↓↓↓

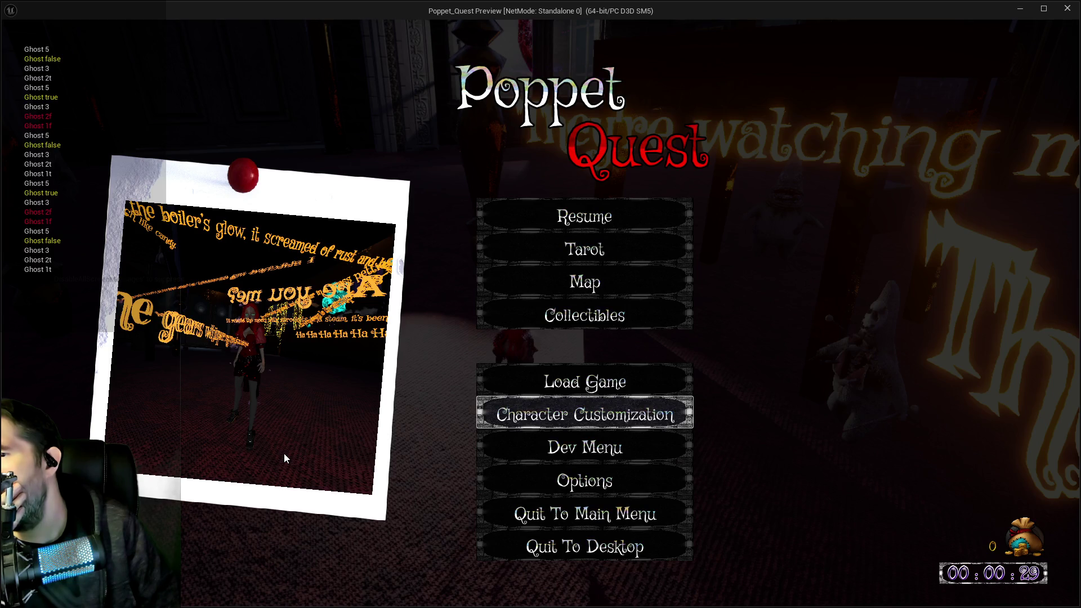
key("Up")
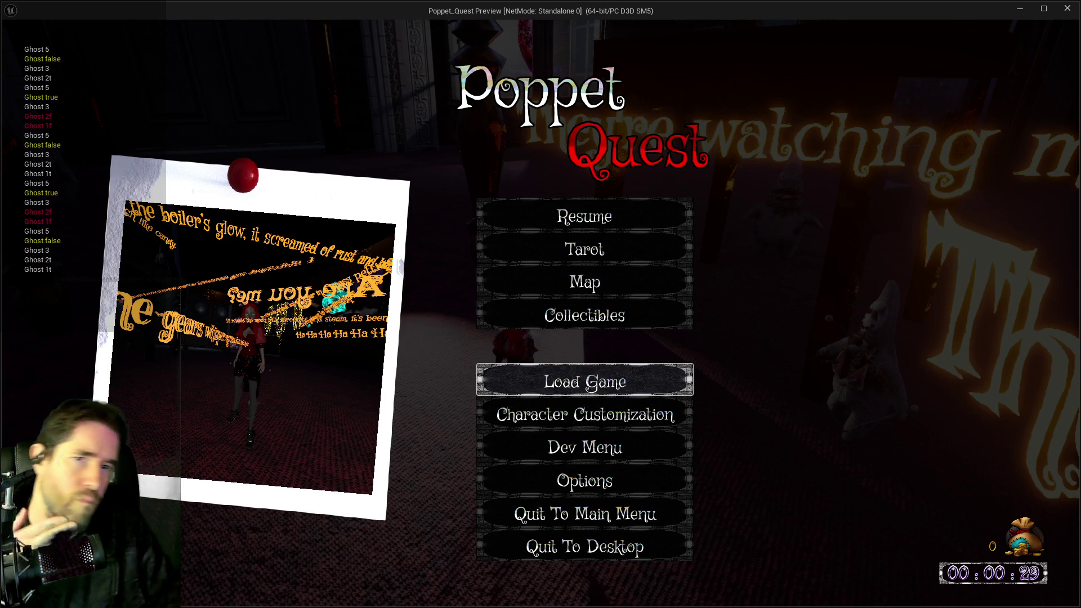
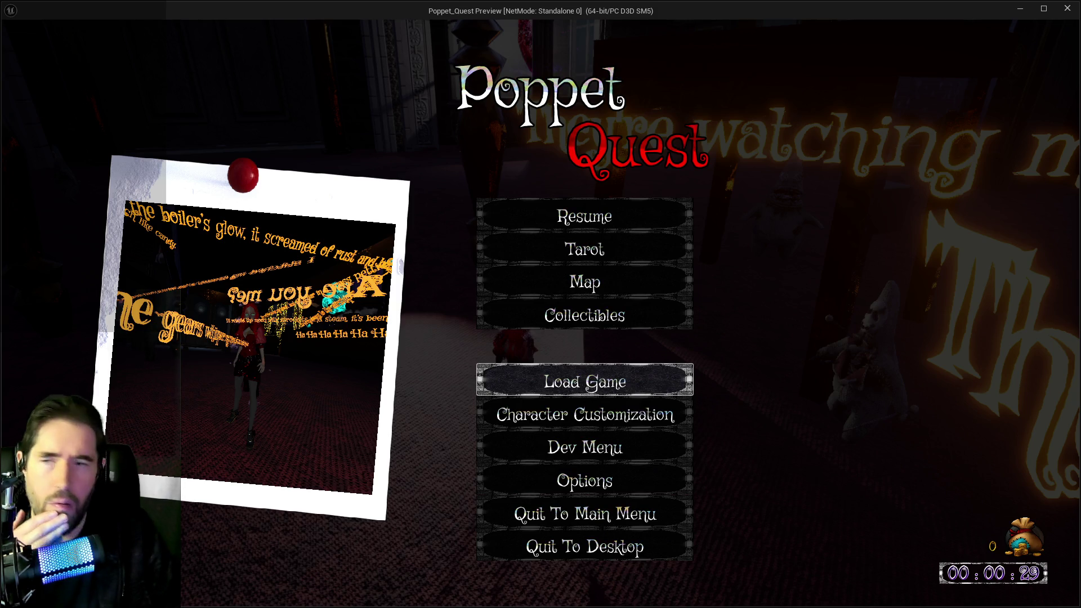
Step: Close the Poppet_Quest play-test preview window to end the play session
left_click(1066, 9)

↑↑↑

--- REQUIRED WORK ---
Exactly as they appear, output the line holding "Step: Close the" and all lines after it through the end of the listing above, and only those.

--- SOLUTION TO THIS EXERCISE ---
Step: Close the Poppet_Quest play-test preview window to end the play session
left_click(1066, 9)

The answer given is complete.